Le jour où j’ai décidé de me taire
Je suis blanc, jeune, hétérosexuel, cisgenre, n’ai jamais été persécuté du fait de ma religion ou mes opinions. Je ne suis porteur d’aucun handicap ni maladie physique. Je ne suis tourmenté d’aucune manière du fait de mon apparence physique et pour couronner le tout, je suis diplômé et j’appartiens à ce qu’on nomme pudiquement « la classe moyenne ».
Honnêtement, quand je me regarde dans le miroir, j’ai du mal à ne pas voir qu’il est écrit au milieu de mon front : privilégié !

Je ne tire ni une grande fierté, ni une honte particulière de ces caractéristiques : pour une part, je suis né avec sans avoir à les choisir et pour une autre, c’est un coup du destin à peine aidé par un modeste effort.

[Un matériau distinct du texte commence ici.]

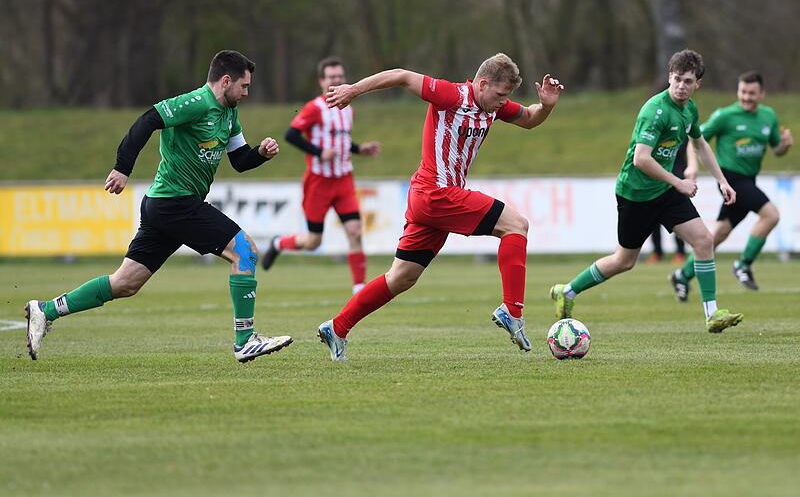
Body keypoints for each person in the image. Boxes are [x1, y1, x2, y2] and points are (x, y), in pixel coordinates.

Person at [24, 50, 293, 363]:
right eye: (244, 87)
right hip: (174, 202)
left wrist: (260, 152)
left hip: (166, 206)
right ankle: (245, 340)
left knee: (125, 283)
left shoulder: (229, 114)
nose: (246, 93)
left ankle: (45, 310)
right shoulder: (195, 103)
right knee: (244, 251)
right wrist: (123, 167)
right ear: (225, 80)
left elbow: (240, 160)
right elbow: (147, 120)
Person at [314, 53, 564, 361]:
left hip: (429, 200)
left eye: (507, 97)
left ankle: (337, 328)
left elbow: (529, 119)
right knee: (516, 225)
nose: (503, 102)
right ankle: (513, 311)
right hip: (436, 194)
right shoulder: (451, 95)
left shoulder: (492, 107)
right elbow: (402, 74)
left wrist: (548, 106)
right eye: (500, 95)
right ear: (482, 84)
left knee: (401, 277)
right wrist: (352, 90)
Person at [549, 49, 743, 333]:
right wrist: (678, 182)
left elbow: (700, 144)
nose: (681, 86)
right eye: (677, 79)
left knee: (703, 241)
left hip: (664, 191)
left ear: (697, 84)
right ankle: (567, 291)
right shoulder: (656, 111)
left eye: (688, 81)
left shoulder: (690, 109)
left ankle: (712, 315)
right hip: (635, 194)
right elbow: (641, 159)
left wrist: (722, 181)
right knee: (624, 261)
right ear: (669, 77)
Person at [260, 57, 381, 295]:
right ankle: (278, 243)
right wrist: (318, 152)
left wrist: (359, 149)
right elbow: (291, 135)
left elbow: (341, 140)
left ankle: (359, 290)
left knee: (355, 231)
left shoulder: (348, 109)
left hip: (344, 180)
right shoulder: (314, 108)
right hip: (319, 183)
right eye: (331, 77)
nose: (336, 81)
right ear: (322, 81)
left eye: (339, 77)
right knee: (313, 241)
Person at [670, 71, 793, 297]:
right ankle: (744, 264)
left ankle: (682, 275)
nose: (746, 97)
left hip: (749, 179)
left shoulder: (768, 116)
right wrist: (692, 166)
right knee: (771, 215)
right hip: (730, 179)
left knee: (716, 235)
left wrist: (785, 145)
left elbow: (777, 149)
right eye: (743, 92)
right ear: (738, 91)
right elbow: (694, 138)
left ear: (762, 94)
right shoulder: (724, 116)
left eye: (752, 93)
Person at [646, 141, 694, 264]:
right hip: (657, 180)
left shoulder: (683, 133)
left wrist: (692, 167)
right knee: (653, 220)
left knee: (679, 219)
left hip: (678, 180)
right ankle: (657, 253)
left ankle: (680, 252)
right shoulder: (656, 133)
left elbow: (696, 145)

Cette situation me donne-t-elle davantage le droit de m’exprimer, de défendre mon avis ? Bien sûr que non. Me facilite-t-elle la vie ? Bien sûr que oui.
Mes privilèges
Mes privilèges tiennent à cela : à ce que, partout où je vais, dans tout ce que j’entreprends, ma route est un tantinet… voire outrageusement plus droite, plus lisse, plus plane que celle d’un·e autre qui ne serait pas né·e ou n’aurait pas grandi avec la bonne couleur de peau, le bon accent, les bons chromosomes.
Savoir cela ne m’enlève pas une once de liberté. Et je ris, oui franchement je ris de ceux qui s’offusquent de ce monde politiquement correct où on ne pourrait soi-disant plus être un mâle caucasien judéo-chrétien aussi à l’aise dans ses hormones que dans ses baskets.

Je peux l’affirmer : jamais ma condition de trop digne représentant de la classe hégémonique (comme disait l’ami Gramsci) ne m’a rogné les ailes!
Je pratique aujourd’hui le métier dont je rêvais sans que rien ne m’ait barré la route, j’habite où je veux avec celle que j’aime et personne n’est venu me dire si j’avais le droit ou non d’avoir un enfant. Je fréquente, si bon me semble, un lieu de culte qui cadre avec ma foi, quant à mes engagements, ils m’ont porté jusqu’à un poste politique représentatif sans la moindre remarque désobligeante. Je circule aussi aisément dans l’espace public tant physique que sur les réseaux virtuels. Pas étonnant : ils sont construits par mes semblables, pour mes semblables.
Silence!
Aujourd’hui conscient de ce privilège presque sans borne, seule ma propre volonté me renvoie une injonction impérieuse : celle de penser à me taire, et à écouter.
Me taire et les écouter non parce que « par nature », ils et elles seraient porteurs de paroles sublimes : l’on peut tout à fait être né noire et demeurer profondément stupide, porteur de handicaps et d’un abrutissement abyssal, octogénaire transsexuel perclus de bêtise.
100 000 voix sourdes
Mais si d’aventure je rencontre une femme noire de 67 ans issue d’un milieu modeste active au plus près des communautés LGBT, des exclus, des oubliés, des méprisés, alors je jouirai du privilège de me faire minuscule et d’écouter.
Si la dame en question a brulé ses nuits à lire les mots des Martiniquais Césaire et Glissant, de Virginia Woolf et du poète turc Nazim Hikmet, de Julio Cortazar, d’Assia Djebar et de Nina Simone…je saurai, du plus profond de mes tympans, qu’elle-même a su être oreille et que de sa bouche pourraient jaillir cette part d’Humanité, cette insaisissable Altérité qui m’échappent et me dépassent.
Alors si vous êtes un peu comme moi : un peu trop blanc, un peu trop jeune ou un peu trop chanceux, voilà ce que je vous propose : durant un mois devenons oreille, taisons-nous chaque fois que nous le pouvons et écoutons à satiété les mots de toutes les Christiane Taubira, de tous ces Autres que nous ne sommes pas.